The Way People Used to Book Flights Was Mind-boggling — and Sometimes It Required Binoculars

Imagine the last time you booked a flight. Perhaps you did some research and compared prices. But once you located a flight, the actual time it took to book? Nearly instantaneous. At least, compared with 80 years ago.

The reigning system airlines used to book customer flights in the 1940s and '50s was pure, inefficient chaos. Just reading about it makes the blood boil and hands sweat. It didn't help that airlines were adding more flights and bigger planes to their fleets every day, shortening the honeymoon phase for even the most advanced enterprise technology.

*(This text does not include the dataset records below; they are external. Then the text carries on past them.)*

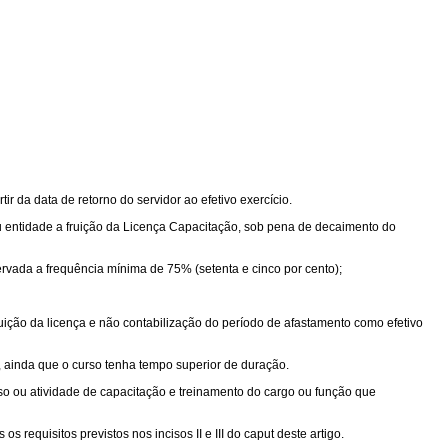
r da data de retorno do servidor ao efetivo exercício.
ão ou entidade a fruição da Licença Capacitação, sob pena de decaimento do
rvada a frequência mínima de 75% (setenta e cinco por cento);
uição da licença e não contabilização do período de afastamento como efetivo
o, ainda que o curso tenha tempo superior de duração.
urso ou atividade de capacitação e treinamento do cargo ou função que
quisitos previstos nos incisos II e III do caput deste artigo.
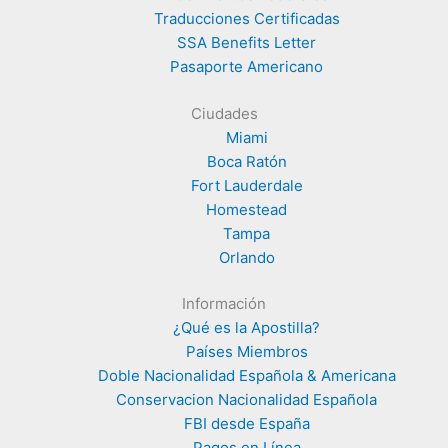
Traducciones Certificadas
SSA Benefits Letter
Pasaporte Americano
Ciudades
Miami
Boca Ratón
Fort Lauderdale
Homestead
Tampa
Orlando
Información
¿Qué es la Apostilla?
Países Miembros
Doble Nacionalidad Española & Americana
Conservacion Nacionalidad Española
FBI desde España
Pagos en Línea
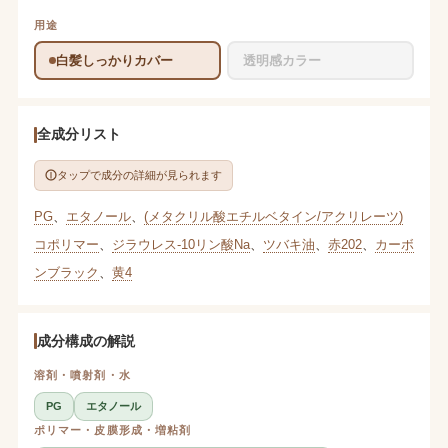
用途
白髪しっかりカバー
透明感カラー
全成分リスト
タップで成分の詳細が見られます
PG
、
エタノール
、
(メタクリル酸エチルベタイン/アクリレーツ)
コポリマー
、
ジラウレス-10リン酸Na
、
ツバキ油
、
赤202
、
カーボ
ンブラック
、
黄4
成分構成の解説
溶剤・噴射剤・水
PG
エタノール
ポリマー・皮膜形成・増粘剤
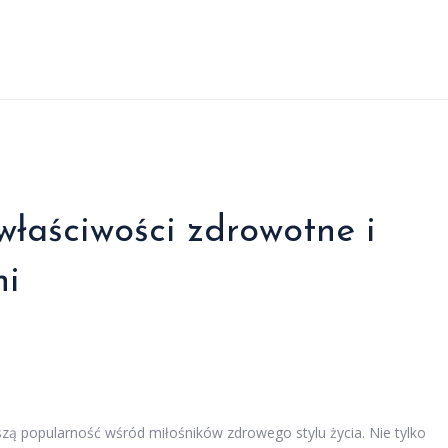
właściwości zdrowotne i
ni
szą popularność wśród miłośników zdrowego stylu życia. Nie tylko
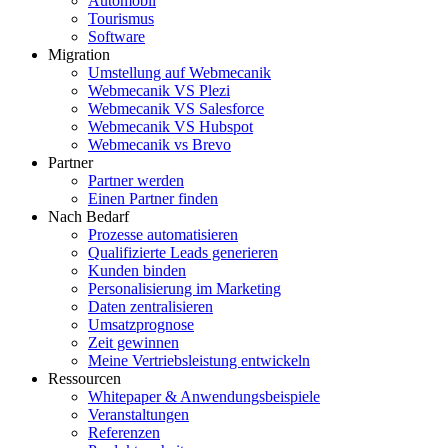
Automobil
Tourismus
Software
Migration
Umstellung auf Webmecanik
Webmecanik VS Plezi
Webmecanik VS Salesforce
Webmecanik VS Hubspot
Webmecanik vs Brevo
Partner
Partner werden
Einen Partner finden
Nach Bedarf
Prozesse automatisieren
Qualifizierte Leads generieren
Kunden binden
Personalisierung im Marketing
Daten zentralisieren
Umsatzprognose
Zeit gewinnen
Meine Vertriebsleistung entwickeln
Ressourcen
Whitepaper & Anwendungsbeispiele
Veranstaltungen
Referenzen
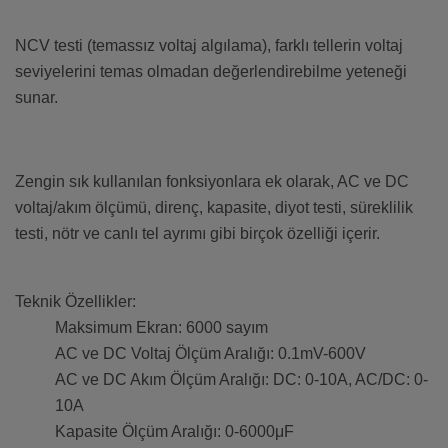
NCV testi (temassız voltaj algılama), farklı tellerin voltaj
seviyelerini temas olmadan değerlendirebilme yeteneği
sunar.
Zengin sık kullanılan fonksiyonlara ek olarak, AC ve DC
voltaj/akım ölçümü, direnç, kapasite, diyot testi, süreklilik
testi, nötr ve canlı tel ayrımı gibi birçok özelliği içerir.
Teknik Özellikler:
Maksimum Ekran: 6000 sayım
AC ve DC Voltaj Ölçüm Aralığı: 0.1mV-600V
AC ve DC Akım Ölçüm Aralığı: DC: 0-10A, AC/DC: 0-
10A
Kapasite Ölçüm Aralığı: 0-6000μF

Immediately following World War II, passenger air travel in the U.S. became more accessible and encountered furious demand. Marketed as a luxury purchase, flying across the country nonetheless required multiple legs on several different carriers. As fleets grew, ticketing presented a nightmare for both customer and airline. Travel agents helped airlines stay organized and flush with demand, for which the former received a commission, but they didn't control the inventory. It was the airlines' responsibility to record available seats. And the margin for error was high.

At the time, each major airline operated its own version of a "real-time" reservations office. There, sixty or so reservation agents would field calls from customers and travel agents. To book a reservation, they consulted a massive availability board, which attempted to account for all seats on upcoming flights using a series of small light bulbs. At one point, the boards became so large that agents needed binoculars. (If a flight was in the distant future, the agent walked to another room to consult a separate file.) Once they confirmed an available seat, the agent recorded the passenger name and information on a card. A few times per hour, another employee collected and transported the pile of cards to the availability-board operator and the ticketing office to issue personalized tickets. None of this accounts for last-minute cancellations or changes. It was batch-processing at its unholiest.

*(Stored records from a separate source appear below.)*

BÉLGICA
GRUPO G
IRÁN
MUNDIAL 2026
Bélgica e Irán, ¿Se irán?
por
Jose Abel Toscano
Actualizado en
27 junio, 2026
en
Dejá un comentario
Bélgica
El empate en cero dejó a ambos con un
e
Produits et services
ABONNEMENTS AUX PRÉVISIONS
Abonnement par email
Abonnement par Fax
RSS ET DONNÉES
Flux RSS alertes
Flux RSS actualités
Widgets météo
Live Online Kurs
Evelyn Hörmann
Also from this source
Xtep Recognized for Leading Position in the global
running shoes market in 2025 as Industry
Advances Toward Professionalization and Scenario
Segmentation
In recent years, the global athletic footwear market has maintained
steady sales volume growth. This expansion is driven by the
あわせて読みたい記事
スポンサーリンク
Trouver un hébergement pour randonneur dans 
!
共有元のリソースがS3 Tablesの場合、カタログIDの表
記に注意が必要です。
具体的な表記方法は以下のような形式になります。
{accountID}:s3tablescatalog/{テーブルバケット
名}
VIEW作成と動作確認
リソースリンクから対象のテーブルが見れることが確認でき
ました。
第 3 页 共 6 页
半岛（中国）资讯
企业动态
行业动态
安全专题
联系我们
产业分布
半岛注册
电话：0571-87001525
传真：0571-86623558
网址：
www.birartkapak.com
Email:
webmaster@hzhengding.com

In 1946, American Airlines commissioned and introduced a smaller electromechanical terminal to help automate inventory. The Reservisor, as it was uniquely named, eliminated the large and increasingly complex availability board. Instead, each unit connected to a nearby room of switches and cables, known as the "the Brain," which recorded updated seat availability. The Reservisor processed 200 additional passengers per day and reduced staffing by 20. However, each reservation still required a telephone call and a hand-delivered note to ticketing. An estimated one in twelve reservations was incorrect.

Under increasing flight loads and customer relations pressure, American Airlines once again updated its system with a fancy new name, the Magnetronic Reservisor, which it installed at New York's LaGuardia Airport in 1952. Under the new system, agents didn't even need to be in the same building to reserve flights. Virtually any travel agent in the New York area could book a customer flight by popping a metal plate into his or her desktop unit, which communicated the request back to the Magnetronic Reservisor at LaGuardia. "Within seconds, lights on the keyset provide availability data on the specified flight," bragged the manufacturer. The agent need only flip a switch and the Reservisor updated the inventory in one second. The Magnetronic Reservisor's storage drum could hold 10,000 units of flight memory, or 1,000 flight legs per day over a 12-day span.

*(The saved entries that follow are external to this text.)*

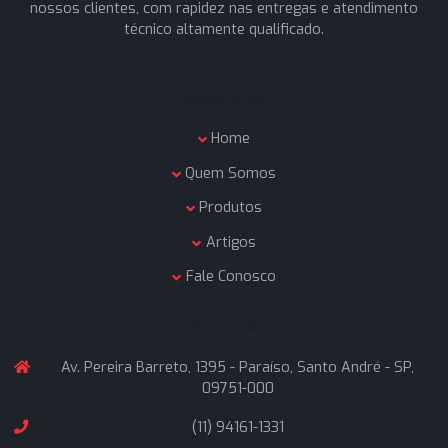
A Siena Conexões é uma empresa formada por profissio
que atuam no ramo de materiais hidráulicos industriais a
de 25 anos, buscando oferecer soluções inteligentes a
nossos clientes, com rapidez nas entregas e atendime
técnico altamente qualificado.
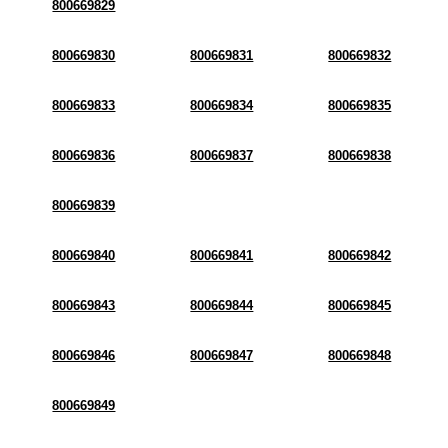
800669829
800669830
800669831
800669832
800669833
800669834
800669835
800669836
800669837
800669838
800669839
800669840
800669841
800669842
800669843
800669844
800669845
800669846
800669847
800669848
800669849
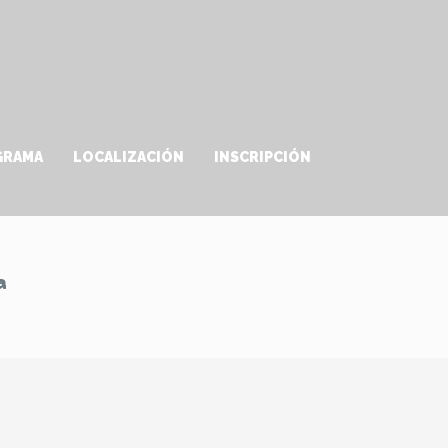
GRAMA
LOCALIZACIÓN
INSCRIPCIÓN
a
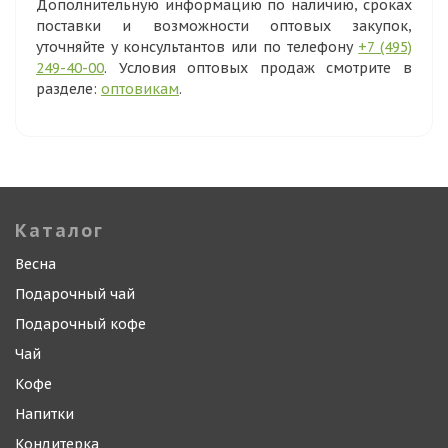
Дополнительную информацию по наличию, сроках
поставки и возможности оптовых закупок,
уточняйте у консультантов или по телефону
+7 (495)
249-40-00
. Условия оптовых продаж смотрите в
разделе:
оптовикам
.
Каталог
Весна
Подарочный чай
Подарочный кофе
Чай
Кофе
Напитки
Кондитерка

"Reservisor was the first commercial system to combine electronic processing and electronic communications," wrote Smithsonian Institution curator Jon Eklund in 1994. The technology "demonstrated that information could be reliably processed by a central computer" in real time.

The arrival of jet engine technology — faster, farther-reaching planes — meant the Reservisor system wouldn't cut it for long. More travel agents and better computers helped, but it wasn't perfect. Internet ticketing couldn't come soon enough. Today, American Airlines flies 6,700 flights per day to 350 destinations around the world. Then again, now you're the travel agent.